*** Opening Data provided ***
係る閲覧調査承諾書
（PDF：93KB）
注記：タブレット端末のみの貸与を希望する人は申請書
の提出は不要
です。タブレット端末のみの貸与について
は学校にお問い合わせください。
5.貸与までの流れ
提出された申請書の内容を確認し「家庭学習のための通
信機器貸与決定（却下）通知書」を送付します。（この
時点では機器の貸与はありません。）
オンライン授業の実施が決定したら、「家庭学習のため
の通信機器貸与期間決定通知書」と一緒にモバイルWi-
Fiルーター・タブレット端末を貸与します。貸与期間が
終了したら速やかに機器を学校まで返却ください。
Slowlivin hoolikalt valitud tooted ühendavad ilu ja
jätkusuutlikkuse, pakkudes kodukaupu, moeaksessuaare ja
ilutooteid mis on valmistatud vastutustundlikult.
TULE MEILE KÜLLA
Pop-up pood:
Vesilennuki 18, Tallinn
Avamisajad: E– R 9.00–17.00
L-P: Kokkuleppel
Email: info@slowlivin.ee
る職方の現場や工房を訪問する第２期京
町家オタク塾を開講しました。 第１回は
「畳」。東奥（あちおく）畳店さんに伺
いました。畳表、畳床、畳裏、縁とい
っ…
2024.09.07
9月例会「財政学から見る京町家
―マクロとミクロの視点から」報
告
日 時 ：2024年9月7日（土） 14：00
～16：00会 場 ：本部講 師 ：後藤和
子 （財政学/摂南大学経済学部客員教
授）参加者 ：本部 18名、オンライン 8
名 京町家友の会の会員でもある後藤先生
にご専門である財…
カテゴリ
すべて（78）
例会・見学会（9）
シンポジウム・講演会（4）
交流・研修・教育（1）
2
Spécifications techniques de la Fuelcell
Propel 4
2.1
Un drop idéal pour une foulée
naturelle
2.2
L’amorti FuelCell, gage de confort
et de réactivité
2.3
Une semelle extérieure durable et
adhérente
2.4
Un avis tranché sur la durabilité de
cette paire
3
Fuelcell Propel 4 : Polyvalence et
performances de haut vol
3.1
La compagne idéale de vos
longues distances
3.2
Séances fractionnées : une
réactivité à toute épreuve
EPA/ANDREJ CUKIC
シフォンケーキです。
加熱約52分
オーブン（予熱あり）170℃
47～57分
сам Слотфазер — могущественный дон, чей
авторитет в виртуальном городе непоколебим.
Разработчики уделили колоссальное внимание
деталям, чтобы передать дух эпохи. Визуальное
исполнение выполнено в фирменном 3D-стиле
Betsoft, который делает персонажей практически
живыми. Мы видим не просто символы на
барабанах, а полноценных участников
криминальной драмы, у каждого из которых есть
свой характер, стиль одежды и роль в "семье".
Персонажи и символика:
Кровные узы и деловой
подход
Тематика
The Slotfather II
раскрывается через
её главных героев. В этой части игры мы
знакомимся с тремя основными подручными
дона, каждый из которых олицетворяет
*** Closing Data provided ***
Exercise directions –
In the entries above, please find the line with "時点では機器の貸与はありません。）" and the line with "授）参加者 ：本部 18名、オンライン 8", then write out exactly those two lines and every line between them, and nothing more.

The answer –
時点では機器の貸与はありません。）
オンライン授業の実施が決定したら、「家庭学習のため
の通信機器貸与期間決定通知書」と一緒にモバイルWi-
Fiルーター・タブレット端末を貸与します。貸与期間が
終了したら速やかに機器を学校まで返却ください。
Slowlivin hoolikalt valitud tooted ühendavad ilu ja
jätkusuutlikkuse, pakkudes kodukaupu, moeaksessuaare ja
ilutooteid mis on valmistatud vastutustundlikult.
TULE MEILE KÜLLA
Pop-up pood:
Vesilennuki 18, Tallinn
Avamisajad: E– R 9.00–17.00
L-P: Kokkuleppel
Email: info@slowlivin.ee
る職方の現場や工房を訪問する第２期京
町家オタク塾を開講しました。 第１回は
「畳」。東奥（あちおく）畳店さんに伺
いました。畳表、畳床、畳裏、縁とい
っ…
2024.09.07
9月例会「財政学から見る京町家
―マクロとミクロの視点から」報
告
日 時 ：2024年9月7日（土） 14：00
～16：00会 場 ：本部講 師 ：後藤和
子 （財政学/摂南大学経済学部客員教
授）参加者 ：本部 18名、オンライン 8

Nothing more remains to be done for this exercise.